Selon la DARES, plus de la moitié des actifs occupés (68%) déclarent souffrir d'un ou plusieurs problèmes chroniques : 30% d'entre eux citent le stress et l'anxiété, 26% les problèmes de dos et 24% les maux de tête et migraines. Or, dans presque la moitié des cas (47,7%), ils estiment que ce problème est "causé ou aggravé" par le travail. Et, lorsque ce problème de santé est évalué comme "le plus grave" parmi d'autres problèmes de santé rencontrés, ce pourcentage atteint 50,5%.
Les pathologies les plus souvent associées au travail (plus de six fois sur dix) sont les affections lombaires et musculo-squelettiques ainsi que les problèmes psychologiques, surtout lorsque le problème chronique est jugé comme "le plus grave".

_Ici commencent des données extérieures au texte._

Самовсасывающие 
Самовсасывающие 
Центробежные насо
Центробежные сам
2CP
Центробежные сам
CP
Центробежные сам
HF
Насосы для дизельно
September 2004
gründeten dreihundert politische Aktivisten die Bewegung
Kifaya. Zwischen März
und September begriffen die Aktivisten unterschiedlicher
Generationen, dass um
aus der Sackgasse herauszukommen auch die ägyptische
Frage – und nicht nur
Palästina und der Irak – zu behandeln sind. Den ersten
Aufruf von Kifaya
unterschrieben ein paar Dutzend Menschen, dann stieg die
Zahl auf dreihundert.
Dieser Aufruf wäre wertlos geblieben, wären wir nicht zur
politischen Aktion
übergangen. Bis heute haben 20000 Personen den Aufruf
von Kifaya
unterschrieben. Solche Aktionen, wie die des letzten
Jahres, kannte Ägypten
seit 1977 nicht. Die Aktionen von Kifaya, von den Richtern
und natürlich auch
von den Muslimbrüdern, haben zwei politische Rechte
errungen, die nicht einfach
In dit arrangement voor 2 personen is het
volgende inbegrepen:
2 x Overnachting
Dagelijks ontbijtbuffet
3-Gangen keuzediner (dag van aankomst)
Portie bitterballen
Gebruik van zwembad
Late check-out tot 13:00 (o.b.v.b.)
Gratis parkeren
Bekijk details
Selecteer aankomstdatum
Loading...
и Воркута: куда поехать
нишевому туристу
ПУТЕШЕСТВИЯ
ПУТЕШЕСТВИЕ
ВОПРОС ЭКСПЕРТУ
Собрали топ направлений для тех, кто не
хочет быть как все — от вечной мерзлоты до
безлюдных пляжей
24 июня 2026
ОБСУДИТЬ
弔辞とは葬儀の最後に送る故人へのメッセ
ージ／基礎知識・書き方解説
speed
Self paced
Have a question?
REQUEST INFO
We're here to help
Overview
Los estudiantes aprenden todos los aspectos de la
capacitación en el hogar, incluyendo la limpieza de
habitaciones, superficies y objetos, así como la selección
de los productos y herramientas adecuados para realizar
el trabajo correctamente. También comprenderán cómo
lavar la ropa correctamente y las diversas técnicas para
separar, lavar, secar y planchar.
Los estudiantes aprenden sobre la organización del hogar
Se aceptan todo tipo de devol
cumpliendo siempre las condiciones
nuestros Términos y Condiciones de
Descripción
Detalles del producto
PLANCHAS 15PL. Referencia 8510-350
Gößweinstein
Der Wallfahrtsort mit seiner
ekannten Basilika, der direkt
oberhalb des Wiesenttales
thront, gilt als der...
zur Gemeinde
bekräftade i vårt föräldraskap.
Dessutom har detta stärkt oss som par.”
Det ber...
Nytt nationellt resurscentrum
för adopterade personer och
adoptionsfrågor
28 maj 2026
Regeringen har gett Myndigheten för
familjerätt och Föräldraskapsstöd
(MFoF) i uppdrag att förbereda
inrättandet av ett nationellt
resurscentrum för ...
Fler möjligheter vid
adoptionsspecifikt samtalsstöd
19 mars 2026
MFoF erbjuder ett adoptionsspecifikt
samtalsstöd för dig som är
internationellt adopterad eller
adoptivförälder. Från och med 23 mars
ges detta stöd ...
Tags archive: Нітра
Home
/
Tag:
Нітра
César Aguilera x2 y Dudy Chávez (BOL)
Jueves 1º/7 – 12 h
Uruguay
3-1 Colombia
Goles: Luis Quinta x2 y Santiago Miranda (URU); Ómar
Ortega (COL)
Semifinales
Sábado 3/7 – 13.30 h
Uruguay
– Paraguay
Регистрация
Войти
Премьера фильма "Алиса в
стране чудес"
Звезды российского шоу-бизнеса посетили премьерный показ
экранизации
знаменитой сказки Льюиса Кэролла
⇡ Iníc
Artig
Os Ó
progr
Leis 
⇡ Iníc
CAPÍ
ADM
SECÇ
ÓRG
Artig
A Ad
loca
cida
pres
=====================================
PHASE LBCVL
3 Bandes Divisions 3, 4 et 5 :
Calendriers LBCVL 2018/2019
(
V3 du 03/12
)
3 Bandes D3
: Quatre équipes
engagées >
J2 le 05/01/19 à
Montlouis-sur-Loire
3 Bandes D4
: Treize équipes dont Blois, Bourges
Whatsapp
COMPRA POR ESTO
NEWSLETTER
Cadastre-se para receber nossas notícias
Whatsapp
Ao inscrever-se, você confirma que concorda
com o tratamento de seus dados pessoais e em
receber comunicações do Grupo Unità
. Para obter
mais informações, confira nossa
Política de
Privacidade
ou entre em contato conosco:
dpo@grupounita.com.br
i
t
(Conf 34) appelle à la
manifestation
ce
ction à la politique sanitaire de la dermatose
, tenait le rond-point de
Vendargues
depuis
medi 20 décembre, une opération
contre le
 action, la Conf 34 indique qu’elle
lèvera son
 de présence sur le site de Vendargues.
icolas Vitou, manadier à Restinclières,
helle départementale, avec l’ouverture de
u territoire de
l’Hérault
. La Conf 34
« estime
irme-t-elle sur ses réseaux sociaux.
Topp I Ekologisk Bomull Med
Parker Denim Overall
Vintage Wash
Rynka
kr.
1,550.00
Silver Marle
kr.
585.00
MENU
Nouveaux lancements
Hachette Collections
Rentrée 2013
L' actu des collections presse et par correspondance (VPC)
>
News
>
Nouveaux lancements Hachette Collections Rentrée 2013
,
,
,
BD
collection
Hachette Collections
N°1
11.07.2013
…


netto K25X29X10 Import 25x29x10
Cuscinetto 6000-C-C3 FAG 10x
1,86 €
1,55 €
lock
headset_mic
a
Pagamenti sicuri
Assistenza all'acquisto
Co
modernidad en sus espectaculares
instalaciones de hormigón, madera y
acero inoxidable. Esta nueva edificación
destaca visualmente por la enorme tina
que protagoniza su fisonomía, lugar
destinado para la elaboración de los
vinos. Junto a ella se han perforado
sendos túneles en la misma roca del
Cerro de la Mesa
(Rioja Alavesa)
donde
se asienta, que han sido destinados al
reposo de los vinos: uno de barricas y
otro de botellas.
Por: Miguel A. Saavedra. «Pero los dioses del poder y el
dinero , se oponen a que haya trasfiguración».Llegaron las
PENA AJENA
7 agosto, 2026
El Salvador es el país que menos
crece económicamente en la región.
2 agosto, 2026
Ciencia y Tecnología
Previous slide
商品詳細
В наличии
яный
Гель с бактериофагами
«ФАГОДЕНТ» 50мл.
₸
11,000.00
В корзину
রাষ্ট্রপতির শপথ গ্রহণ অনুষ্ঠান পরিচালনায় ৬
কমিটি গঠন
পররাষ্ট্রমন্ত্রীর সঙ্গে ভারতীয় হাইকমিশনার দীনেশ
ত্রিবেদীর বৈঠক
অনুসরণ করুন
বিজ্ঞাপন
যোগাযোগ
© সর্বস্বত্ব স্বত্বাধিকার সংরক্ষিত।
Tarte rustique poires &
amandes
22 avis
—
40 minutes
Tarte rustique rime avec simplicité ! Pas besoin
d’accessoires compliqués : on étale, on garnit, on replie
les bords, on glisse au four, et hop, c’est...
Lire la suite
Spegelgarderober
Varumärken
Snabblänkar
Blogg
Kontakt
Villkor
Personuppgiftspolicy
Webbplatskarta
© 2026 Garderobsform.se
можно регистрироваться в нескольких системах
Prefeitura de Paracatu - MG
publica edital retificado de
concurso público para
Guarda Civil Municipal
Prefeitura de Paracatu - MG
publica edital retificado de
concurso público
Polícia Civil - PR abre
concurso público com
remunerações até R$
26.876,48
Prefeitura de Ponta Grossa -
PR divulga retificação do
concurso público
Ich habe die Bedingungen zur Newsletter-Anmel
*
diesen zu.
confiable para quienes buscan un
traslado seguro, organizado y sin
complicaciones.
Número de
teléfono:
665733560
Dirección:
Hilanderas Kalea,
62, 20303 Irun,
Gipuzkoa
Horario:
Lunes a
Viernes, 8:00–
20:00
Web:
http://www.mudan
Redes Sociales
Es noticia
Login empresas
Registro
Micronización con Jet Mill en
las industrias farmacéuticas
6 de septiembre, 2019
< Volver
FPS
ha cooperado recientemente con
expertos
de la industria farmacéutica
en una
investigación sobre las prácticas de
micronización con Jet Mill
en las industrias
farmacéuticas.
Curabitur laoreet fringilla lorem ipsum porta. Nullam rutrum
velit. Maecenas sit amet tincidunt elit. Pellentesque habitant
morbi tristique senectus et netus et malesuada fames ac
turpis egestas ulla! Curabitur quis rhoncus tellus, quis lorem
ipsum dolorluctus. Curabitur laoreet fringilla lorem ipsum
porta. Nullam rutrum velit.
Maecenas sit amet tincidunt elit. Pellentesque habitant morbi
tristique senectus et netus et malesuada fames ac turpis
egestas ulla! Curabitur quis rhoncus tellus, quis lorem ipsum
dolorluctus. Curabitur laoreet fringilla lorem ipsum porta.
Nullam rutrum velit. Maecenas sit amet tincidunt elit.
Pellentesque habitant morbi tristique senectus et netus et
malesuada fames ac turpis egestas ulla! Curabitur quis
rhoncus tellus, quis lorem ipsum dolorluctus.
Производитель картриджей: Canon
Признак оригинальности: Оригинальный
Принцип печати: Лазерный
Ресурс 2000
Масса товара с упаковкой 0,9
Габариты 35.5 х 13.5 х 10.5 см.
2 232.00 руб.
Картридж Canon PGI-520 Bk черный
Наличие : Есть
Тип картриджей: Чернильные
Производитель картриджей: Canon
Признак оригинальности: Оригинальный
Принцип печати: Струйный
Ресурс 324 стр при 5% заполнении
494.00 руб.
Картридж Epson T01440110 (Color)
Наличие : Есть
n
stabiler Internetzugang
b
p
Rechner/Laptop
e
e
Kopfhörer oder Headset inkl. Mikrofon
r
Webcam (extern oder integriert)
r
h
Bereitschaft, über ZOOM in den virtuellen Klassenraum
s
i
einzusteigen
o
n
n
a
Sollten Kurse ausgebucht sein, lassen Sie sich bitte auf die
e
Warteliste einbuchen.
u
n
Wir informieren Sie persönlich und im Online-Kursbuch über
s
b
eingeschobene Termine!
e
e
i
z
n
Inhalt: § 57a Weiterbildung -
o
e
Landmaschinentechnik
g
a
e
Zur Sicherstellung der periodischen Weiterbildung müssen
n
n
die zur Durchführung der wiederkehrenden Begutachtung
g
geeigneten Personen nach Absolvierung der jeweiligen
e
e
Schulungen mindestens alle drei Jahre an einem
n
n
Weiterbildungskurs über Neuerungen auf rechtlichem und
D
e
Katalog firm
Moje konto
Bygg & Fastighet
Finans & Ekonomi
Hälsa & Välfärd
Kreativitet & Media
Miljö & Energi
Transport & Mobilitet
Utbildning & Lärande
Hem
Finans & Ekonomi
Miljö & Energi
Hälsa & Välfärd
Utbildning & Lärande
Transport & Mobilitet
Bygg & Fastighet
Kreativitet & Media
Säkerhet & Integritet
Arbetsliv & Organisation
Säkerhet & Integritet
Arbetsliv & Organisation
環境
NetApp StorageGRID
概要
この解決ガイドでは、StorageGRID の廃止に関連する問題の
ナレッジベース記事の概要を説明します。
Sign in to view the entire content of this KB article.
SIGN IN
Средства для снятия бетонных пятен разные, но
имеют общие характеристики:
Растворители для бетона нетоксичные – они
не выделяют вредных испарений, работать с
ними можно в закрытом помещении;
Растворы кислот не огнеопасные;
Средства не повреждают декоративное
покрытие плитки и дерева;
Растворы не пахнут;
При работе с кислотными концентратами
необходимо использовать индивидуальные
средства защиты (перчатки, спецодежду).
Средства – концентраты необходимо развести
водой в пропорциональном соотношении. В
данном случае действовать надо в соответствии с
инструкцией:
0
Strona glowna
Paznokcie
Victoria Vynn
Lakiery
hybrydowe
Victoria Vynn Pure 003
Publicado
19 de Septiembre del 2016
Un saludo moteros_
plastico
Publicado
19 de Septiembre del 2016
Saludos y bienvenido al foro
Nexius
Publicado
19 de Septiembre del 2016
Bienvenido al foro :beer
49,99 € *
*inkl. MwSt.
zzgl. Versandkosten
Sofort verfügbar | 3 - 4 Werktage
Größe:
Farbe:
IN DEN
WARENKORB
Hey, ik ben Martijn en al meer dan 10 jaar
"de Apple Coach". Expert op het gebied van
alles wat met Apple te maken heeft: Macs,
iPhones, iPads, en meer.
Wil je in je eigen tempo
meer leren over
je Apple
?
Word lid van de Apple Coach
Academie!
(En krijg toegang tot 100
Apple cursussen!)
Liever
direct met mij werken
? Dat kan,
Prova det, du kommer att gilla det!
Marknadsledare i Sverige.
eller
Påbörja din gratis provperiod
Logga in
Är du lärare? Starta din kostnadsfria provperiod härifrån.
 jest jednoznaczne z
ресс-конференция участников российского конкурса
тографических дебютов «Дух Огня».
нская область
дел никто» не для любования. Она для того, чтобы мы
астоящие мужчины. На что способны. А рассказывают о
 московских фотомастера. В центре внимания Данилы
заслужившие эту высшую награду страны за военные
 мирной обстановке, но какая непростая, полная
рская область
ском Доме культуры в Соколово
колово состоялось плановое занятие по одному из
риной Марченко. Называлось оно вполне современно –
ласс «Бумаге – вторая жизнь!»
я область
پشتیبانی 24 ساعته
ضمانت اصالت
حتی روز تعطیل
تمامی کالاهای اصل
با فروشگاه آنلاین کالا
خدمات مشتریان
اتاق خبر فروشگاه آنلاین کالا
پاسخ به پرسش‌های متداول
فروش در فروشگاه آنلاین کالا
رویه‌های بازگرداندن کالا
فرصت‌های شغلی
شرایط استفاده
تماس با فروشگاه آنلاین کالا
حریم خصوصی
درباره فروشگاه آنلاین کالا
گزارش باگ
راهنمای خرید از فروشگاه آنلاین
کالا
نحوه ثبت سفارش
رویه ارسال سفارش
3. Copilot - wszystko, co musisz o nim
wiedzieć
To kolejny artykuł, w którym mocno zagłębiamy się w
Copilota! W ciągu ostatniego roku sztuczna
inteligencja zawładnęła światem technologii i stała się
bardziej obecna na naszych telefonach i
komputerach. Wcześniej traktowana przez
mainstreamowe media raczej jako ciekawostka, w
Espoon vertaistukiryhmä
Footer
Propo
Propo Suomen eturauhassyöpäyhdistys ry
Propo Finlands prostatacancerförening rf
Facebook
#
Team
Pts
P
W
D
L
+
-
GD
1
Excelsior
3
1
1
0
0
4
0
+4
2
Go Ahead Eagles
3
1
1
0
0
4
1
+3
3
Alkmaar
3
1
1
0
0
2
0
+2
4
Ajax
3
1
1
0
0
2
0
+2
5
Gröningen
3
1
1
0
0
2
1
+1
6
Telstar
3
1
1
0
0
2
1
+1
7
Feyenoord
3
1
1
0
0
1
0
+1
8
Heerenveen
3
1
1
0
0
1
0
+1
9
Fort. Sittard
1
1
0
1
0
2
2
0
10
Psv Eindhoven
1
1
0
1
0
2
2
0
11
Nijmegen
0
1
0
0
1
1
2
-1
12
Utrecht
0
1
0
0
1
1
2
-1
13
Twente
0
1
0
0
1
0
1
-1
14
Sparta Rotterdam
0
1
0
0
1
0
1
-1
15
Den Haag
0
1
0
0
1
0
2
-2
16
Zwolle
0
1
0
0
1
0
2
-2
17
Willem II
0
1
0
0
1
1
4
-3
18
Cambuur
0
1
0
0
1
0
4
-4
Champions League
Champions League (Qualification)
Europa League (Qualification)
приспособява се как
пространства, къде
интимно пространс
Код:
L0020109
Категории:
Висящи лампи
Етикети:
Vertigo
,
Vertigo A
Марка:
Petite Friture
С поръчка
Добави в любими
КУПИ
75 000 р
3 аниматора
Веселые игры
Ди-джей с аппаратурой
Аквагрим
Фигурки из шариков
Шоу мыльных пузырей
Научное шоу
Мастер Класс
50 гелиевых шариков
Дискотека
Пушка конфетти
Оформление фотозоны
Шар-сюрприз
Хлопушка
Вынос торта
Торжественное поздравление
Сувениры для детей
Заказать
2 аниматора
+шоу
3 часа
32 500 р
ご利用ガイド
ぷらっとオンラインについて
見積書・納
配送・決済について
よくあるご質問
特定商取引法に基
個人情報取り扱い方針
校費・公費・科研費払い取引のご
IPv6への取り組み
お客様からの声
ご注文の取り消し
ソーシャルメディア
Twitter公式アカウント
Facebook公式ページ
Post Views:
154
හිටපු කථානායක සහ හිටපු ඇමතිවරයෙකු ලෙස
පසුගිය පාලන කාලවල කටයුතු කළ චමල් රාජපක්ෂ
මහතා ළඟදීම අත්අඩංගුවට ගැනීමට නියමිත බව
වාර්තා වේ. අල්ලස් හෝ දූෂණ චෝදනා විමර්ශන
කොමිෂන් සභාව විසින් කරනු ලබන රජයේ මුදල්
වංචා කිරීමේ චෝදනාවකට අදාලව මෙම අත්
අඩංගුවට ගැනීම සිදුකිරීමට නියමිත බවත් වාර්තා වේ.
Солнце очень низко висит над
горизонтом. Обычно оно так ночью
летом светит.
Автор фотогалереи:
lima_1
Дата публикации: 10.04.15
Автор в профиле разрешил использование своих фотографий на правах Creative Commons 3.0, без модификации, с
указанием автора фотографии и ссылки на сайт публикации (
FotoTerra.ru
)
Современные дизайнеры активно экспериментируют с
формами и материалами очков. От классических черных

Les hommes sont plus nombreux que les femmes (54,5% contre 46,4%) à considérer que leurs pathologies sont aggravées ou causées par le travail. Et, parmi eux, ce sont les agriculteurs (61,6%), les commerçants (57,1%), les artisans et ouvriers (55,8%) qui établissent le lien entre leur pathologie chronique "la plus grave" et leur travail.
Ce sont les actifs exposés à des pénibilités physiques ou psychosociales dans leur emploi qui font beaucoup plus souvent le lien entre leurs problèmes de santé et le travail. L'étude de la DARES montre que, parmi les personnes en emploi souffrant d'une affection chronique grave, 36% de celles exposées aux pénibilités physiques déclarent souffrir d'une affection lombaire ou articulaire causée ou aggravée par le travail, contre 14% de celles peu exposées aux pénibilités physiques ou psychosociales. De plus, si la pénibilité psychosociale seule ne provoque pas plus d'affections lombaires et articulaires que l'absence de pénibilité, l'impact du cumul des pénibilités physique et psychosociale est sensible : 52% des personnes exposées à ces deux pénibilités mentionnent une affection lombaire ou articulaire liée à leur travail, contre 42% de celles exposées uniquement à la pénibilité physique.
Quant à la pénibilité psychosociale, 27% des personnes soumises, dans leur travail, cette seule pénibilité déclarent que leur problème de santé le plus grave est un problème psychologique chronique (contre moins de 10% des travailleurs peu exposés) ainsi que des problèmes cardiovasculaires.